As past immigration waves have shown, the differences between immigrants and their American-born families can be enormous. American-born Hispanics in California are already recasting what it means to be Hispanic in everything, including language proficiency and home ownership.
 

American-born Hispanics tend to be wealthier, better educated and socially more liberal than their immigrant parents or grandparents, research and public opinion surveys have shown. They are more likely to live in a house they own and without members of their extended family.
 

"I have third-generation Latino kids in my classes," said Harry P. Pachon, president of the Tomás Rivera Policy Institute at the Claremont Colleges in Claremont, Calif. "I ask them do they speak Spanish?
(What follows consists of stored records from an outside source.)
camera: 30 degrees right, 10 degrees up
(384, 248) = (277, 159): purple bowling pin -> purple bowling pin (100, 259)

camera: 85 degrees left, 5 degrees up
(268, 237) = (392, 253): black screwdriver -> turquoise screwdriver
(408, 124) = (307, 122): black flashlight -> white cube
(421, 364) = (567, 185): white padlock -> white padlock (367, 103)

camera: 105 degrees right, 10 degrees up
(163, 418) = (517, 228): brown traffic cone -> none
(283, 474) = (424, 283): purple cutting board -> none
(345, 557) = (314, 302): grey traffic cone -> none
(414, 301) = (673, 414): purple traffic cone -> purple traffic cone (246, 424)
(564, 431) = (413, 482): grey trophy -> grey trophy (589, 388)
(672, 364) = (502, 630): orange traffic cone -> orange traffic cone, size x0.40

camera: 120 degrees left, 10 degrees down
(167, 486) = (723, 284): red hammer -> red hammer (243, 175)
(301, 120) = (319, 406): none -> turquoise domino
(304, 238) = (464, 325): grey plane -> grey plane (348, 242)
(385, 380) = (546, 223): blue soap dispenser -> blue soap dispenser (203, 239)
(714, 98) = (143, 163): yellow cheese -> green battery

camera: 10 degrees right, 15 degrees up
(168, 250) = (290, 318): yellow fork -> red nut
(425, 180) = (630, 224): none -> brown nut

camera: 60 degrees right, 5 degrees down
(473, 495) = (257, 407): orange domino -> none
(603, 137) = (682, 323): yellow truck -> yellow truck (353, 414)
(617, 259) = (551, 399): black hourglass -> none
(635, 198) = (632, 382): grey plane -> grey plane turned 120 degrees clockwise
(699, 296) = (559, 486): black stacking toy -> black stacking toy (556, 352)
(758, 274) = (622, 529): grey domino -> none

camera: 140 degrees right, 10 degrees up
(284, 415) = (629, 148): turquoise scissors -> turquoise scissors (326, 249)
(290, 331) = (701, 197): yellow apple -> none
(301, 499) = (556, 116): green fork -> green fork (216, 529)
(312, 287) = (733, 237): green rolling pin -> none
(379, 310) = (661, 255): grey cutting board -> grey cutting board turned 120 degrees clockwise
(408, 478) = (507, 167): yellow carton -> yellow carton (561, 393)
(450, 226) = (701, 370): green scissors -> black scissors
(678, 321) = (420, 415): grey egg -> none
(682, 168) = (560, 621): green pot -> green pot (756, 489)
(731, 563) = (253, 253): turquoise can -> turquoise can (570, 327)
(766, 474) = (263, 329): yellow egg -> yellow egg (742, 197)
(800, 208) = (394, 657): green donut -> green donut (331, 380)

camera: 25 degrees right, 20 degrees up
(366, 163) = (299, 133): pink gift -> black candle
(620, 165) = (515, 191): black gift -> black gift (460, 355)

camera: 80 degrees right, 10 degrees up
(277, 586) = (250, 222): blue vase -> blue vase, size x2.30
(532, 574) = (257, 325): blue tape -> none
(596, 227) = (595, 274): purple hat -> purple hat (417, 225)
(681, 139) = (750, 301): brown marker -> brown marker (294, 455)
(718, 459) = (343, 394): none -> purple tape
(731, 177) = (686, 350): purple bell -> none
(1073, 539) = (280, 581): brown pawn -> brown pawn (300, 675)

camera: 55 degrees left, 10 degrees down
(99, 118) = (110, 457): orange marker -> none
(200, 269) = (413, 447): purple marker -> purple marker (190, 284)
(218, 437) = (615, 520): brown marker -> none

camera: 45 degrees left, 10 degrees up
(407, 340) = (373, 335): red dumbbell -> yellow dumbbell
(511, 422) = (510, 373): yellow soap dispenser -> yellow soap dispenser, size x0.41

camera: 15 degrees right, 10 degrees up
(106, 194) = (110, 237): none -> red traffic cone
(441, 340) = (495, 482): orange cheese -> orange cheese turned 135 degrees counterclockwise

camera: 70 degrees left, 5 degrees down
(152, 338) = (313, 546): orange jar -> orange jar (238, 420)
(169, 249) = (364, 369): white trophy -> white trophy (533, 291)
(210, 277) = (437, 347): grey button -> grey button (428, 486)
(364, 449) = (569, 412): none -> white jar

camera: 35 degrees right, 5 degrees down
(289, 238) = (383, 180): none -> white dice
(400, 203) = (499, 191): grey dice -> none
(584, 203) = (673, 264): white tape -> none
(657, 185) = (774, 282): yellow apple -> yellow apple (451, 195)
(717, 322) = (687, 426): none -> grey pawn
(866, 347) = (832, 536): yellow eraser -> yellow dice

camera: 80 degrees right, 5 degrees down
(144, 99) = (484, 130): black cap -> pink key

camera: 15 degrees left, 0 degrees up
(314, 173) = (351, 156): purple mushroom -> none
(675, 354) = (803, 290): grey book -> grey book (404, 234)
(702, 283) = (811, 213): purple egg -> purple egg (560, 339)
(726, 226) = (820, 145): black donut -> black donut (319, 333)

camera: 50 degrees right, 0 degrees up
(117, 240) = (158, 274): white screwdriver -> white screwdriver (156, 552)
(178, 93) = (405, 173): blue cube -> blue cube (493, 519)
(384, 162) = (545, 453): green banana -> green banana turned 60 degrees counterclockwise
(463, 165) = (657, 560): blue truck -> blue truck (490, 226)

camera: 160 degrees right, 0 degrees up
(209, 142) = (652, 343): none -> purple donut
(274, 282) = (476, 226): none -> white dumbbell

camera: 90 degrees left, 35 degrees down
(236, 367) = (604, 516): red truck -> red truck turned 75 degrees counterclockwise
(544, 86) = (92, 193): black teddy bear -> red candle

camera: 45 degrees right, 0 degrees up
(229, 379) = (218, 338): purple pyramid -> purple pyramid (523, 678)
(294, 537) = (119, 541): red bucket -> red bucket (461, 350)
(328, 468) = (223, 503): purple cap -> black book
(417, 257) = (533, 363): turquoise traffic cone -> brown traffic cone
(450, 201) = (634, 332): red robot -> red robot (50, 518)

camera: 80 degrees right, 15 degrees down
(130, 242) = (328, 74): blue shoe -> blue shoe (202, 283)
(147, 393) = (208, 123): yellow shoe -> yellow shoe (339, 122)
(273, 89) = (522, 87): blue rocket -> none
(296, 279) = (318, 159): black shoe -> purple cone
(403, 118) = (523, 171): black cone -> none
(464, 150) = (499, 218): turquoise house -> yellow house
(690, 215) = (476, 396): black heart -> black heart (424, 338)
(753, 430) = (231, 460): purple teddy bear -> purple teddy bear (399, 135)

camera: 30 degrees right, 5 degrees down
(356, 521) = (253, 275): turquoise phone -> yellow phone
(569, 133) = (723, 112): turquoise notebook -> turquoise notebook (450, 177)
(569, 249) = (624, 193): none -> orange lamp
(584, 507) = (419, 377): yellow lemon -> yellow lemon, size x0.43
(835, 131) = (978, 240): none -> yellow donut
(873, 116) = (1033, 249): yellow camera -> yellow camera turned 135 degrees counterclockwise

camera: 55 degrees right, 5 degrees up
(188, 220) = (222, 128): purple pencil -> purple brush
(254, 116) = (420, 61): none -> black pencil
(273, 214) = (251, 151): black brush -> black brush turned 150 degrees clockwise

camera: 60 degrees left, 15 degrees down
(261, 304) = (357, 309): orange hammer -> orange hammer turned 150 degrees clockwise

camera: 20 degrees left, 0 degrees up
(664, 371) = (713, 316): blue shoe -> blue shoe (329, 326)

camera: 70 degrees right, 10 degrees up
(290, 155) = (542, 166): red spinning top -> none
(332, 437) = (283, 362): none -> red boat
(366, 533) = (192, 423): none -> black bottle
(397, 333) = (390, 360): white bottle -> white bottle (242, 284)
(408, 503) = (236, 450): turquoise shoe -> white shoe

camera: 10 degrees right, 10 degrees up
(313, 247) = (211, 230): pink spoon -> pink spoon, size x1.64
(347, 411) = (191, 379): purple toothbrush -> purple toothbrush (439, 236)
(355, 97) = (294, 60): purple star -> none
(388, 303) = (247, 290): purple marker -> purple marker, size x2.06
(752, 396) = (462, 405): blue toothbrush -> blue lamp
They say no. Do they eat Mexican food? They go to McDonald's. Do they like rancheras music? They listen to Power 106," a Los Angeles pop music station.
 

But the assimilation process is constantly changing and it is difficult to know when it might suddenly shift into reverse.
 

Dr. Pachon said a survey by his institute showed that Roman Catholic Church attendance dropped among Hispanic immigrants' children, but spiked upward among in the grandchildren, who reported relying "a great deal on religion for day-to-day living" even more than their grandparents did.
 

At the same time, attitudes about church activism became distinctly Americanized with succeeding generations. The survey found that nearly 63 percent of immigrants believed the church "should be more involved" in social, educational and political life, while only 49 percent of their grandchildren expressed the same view.
 

One of the biggest unknowns in predicting a future California is the high rate of marriages among American-born Hispanics and non-Hispanics. Dr. Pachon said that only 12 percent of Hispanic immigrants marry non-Hispanics, but by the third-generation, the number grows well beyond 50 percent.
 

Here in Whittier, Dr. Lopez, the obstetrician, sees the trend up close. One of his appointments this morning was with Elianna Rivera-Jacobs, a 25-year-old second-generation Hispanic who is married to an African-American.
 

"Times are changing," said Ms. Rivera-Jacobs, who is expecting a girl. "My child is going to be mixed, and I feel there is good opportunity for her out there."
 

In suburbs like Whittier, where Hispanics, many of them well-to-do, now constitute a majority of the population, the demographic revolution has rallied many established Hispanics to shape the future.
 

One volunteer group here, the Hispanic Outreach Taskforce, held its annual advisory board meeting this week, at which Hispanic businesspeople, judges, public officials and educators took an oath to serve the area's growing Hispanic population. The group holds health fairs, offers college scholarships and assists teen-aged mothers.
 

Martin Ortiz, who recently retired as the director of the Center of Mexican-American Affairs at Whittier College, said the community efforts had made a big difference. When he arrived in Whittier as a student in 1947, the only Hispanic in his class, Mr. Ortiz said, he was stopped by someone on campus who asked what he was looking for.
 

"I said, `I am looking for an education,' " said Mr. Ortiz, who is now 83. "He looked at me with bewildered eyes."

This year, 320 Hispanics are among the college's 1,206 undergraduates. "Now the problem is different," Mr. Ortiz said. "You speak to those students in Spanish and they wonder what you are talking about."